## What the task asks:
Could you please retype the records exactly, minus their pictures?

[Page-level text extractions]
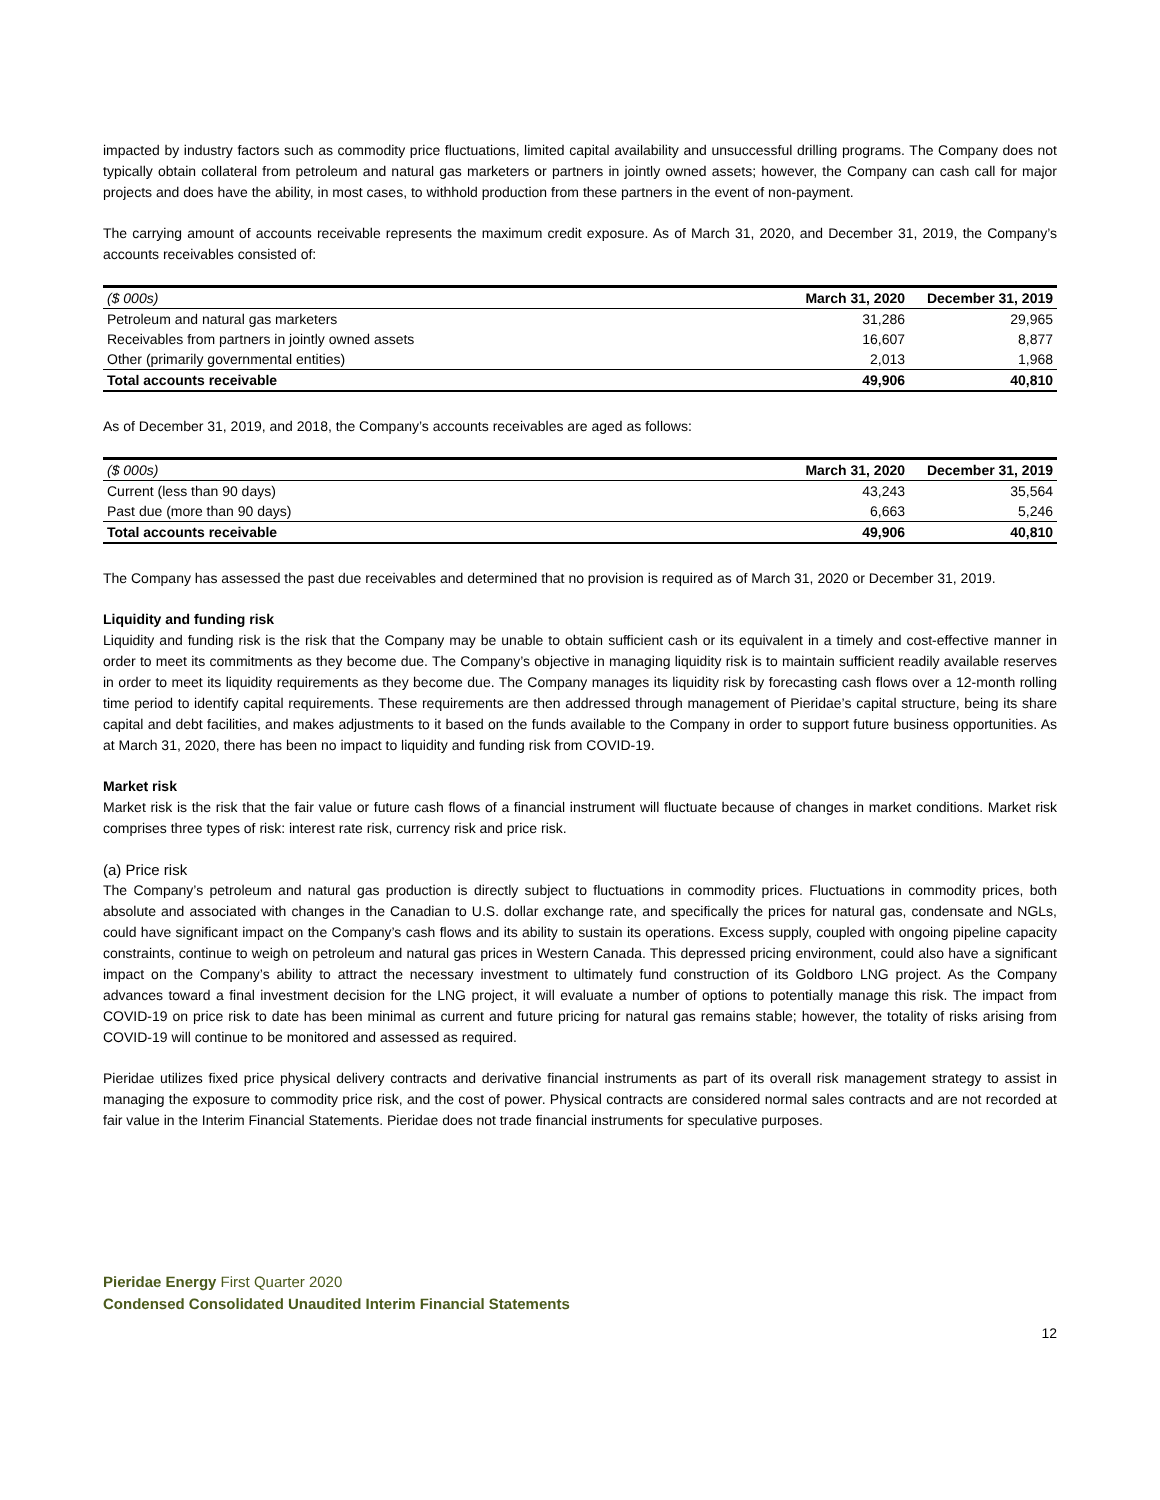impacted by industry factors such as commodity price fluctuations, limited capital availability and unsuccessful drilling programs. The Company does not typically obtain collateral from petroleum and natural gas marketers or partners in jointly owned assets; however, the Company can cash call for major projects and does have the ability, in most cases, to withhold production from these partners in the event of non-payment.
The carrying amount of accounts receivable represents the maximum credit exposure. As of March 31, 2020, and December 31, 2019, the Company’s accounts receivables consisted of:
| ($ 000s) | March 31, 2020 | December 31, 2019 |
| --- | --- | --- |
| Petroleum and natural gas marketers | 31,286 | 29,965 |
| Receivables from partners in jointly owned assets | 16,607 | 8,877 |
| Other (primarily governmental entities) | 2,013 | 1,968 |
| Total accounts receivable | 49,906 | 40,810 |
As of December 31, 2019, and 2018, the Company’s accounts receivables are aged as follows:
| ($ 000s) | March 31, 2020 | December 31, 2019 |
| --- | --- | --- |
| Current (less than 90 days) | 43,243 | 35,564 |
| Past due (more than 90 days) | 6,663 | 5,246 |
| Total accounts receivable | 49,906 | 40,810 |
The Company has assessed the past due receivables and determined that no provision is required as of March 31, 2020 or December 31, 2019.
Liquidity and funding risk
Liquidity and funding risk is the risk that the Company may be unable to obtain sufficient cash or its equivalent in a timely and cost-effective manner in order to meet its commitments as they become due. The Company’s objective in managing liquidity risk is to maintain sufficient readily available reserves in order to meet its liquidity requirements as they become due. The Company manages its liquidity risk by forecasting cash flows over a 12-month rolling time period to identify capital requirements. These requirements are then addressed through management of Pieridae’s capital structure, being its share capital and debt facilities, and makes adjustments to it based on the funds available to the Company in order to support future business opportunities. As at March 31, 2020, there has been no impact to liquidity and funding risk from COVID-19.
Market risk
Market risk is the risk that the fair value or future cash flows of a financial instrument will fluctuate because of changes in market conditions. Market risk comprises three types of risk: interest rate risk, currency risk and price risk.
(a) Price risk
The Company’s petroleum and natural gas production is directly subject to fluctuations in commodity prices. Fluctuations in commodity prices, both absolute and associated with changes in the Canadian to U.S. dollar exchange rate, and specifically the prices for natural gas, condensate and NGLs, could have significant impact on the Company’s cash flows and its ability to sustain its operations. Excess supply, coupled with ongoing pipeline capacity constraints, continue to weigh on petroleum and natural gas prices in Western Canada. This depressed pricing environment, could also have a significant impact on the Company’s ability to attract the necessary investment to ultimately fund construction of its Goldboro LNG project. As the Company advances toward a final investment decision for the LNG project, it will evaluate a number of options to potentially manage this risk. The impact from COVID-19 on price risk to date has been minimal as current and future pricing for natural gas remains stable; however, the totality of risks arising from COVID-19 will continue to be monitored and assessed as required.
Pieridae utilizes fixed price physical delivery contracts and derivative financial instruments as part of its overall risk management strategy to assist in managing the exposure to commodity price risk, and the cost of power. Physical contracts are considered normal sales contracts and are not recorded at fair value in the Interim Financial Statements. Pieridae does not trade financial instruments for speculative purposes.
Pieridae Energy First Quarter 2020
Condensed Consolidated Unaudited Interim Financial Statements
12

## Solution for this task:
impacted by industry factors such as commodity price fluctuations, limited capital availability and unsuccessful drilling programs. The Company does not typically obtain collateral from petroleum and natural gas marketers or partners in jointly owned assets; however, the Company can cash call for major projects and does have the ability, in most cases, to withhold production from these partners in the event of non-payment.
The carrying amount of accounts receivable represents the maximum credit exposure. As of March 31, 2020, and December 31, 2019, the Company’s accounts receivables consisted of:
| ($ 000s) | March 31, 2020 | December 31, 2019 |
| --- | --- | --- |
| Petroleum and natural gas marketers | 31,286 | 29,965 |
| Receivables from partners in jointly owned assets | 16,607 | 8,877 |
| Other (primarily governmental entities) | 2,013 | 1,968 |
| Total accounts receivable | 49,906 | 40,810 |
As of December 31, 2019, and 2018, the Company’s accounts receivables are aged as follows:
| ($ 000s) | March 31, 2020 | December 31, 2019 |
| --- | --- | --- |
| Current (less than 90 days) | 43,243 | 35,564 |
| Past due (more than 90 days) | 6,663 | 5,246 |
| Total accounts receivable | 49,906 | 40,810 |
The Company has assessed the past due receivables and determined that no provision is required as of March 31, 2020 or December 31, 2019.
Liquidity and funding risk
Liquidity and funding risk is the risk that the Company may be unable to obtain sufficient cash or its equivalent in a timely and cost-effective manner in order to meet its commitments as they become due. The Company’s objective in managing liquidity risk is to maintain sufficient readily available reserves in order to meet its liquidity requirements as they become due. The Company manages its liquidity risk by forecasting cash flows over a 12-month rolling time period to identify capital requirements. These requirements are then addressed through management of Pieridae’s capital structure, being its share capital and debt facilities, and makes adjustments to it based on the funds available to the Company in order to support future business opportunities. As at March 31, 2020, there has been no impact to liquidity and funding risk from COVID-19.
Market risk
Market risk is the risk that the fair value or future cash flows of a financial instrument will fluctuate because of changes in market conditions. Market risk comprises three types of risk: interest rate risk, currency risk and price risk.
(a) Price risk
The Company’s petroleum and natural gas production is directly subject to fluctuations in commodity prices. Fluctuations in commodity prices, both absolute and associated with changes in the Canadian to U.S. dollar exchange rate, and specifically the prices for natural gas, condensate and NGLs, could have significant impact on the Company’s cash flows and its ability to sustain its operations. Excess supply, coupled with ongoing pipeline capacity constraints, continue to weigh on petroleum and natural gas prices in Western Canada. This depressed pricing environment, could also have a significant impact on the Company’s ability to attract the necessary investment to ultimately fund construction of its Goldboro LNG project. As the Company advances toward a final investment decision for the LNG project, it will evaluate a number of options to potentially manage this risk. The impact from COVID-19 on price risk to date has been minimal as current and future pricing for natural gas remains stable; however, the totality of risks arising from COVID-19 will continue to be monitored and assessed as required.
Pieridae utilizes fixed price physical delivery contracts and derivative financial instruments as part of its overall risk management strategy to assist in managing the exposure to commodity price risk, and the cost of power. Physical contracts are considered normal sales contracts and are not recorded at fair value in the Interim Financial Statements. Pieridae does not trade financial instruments for speculative purposes.
Pieridae Energy First Quarter 2020
Condensed Consolidated Unaudited Interim Financial Statements
12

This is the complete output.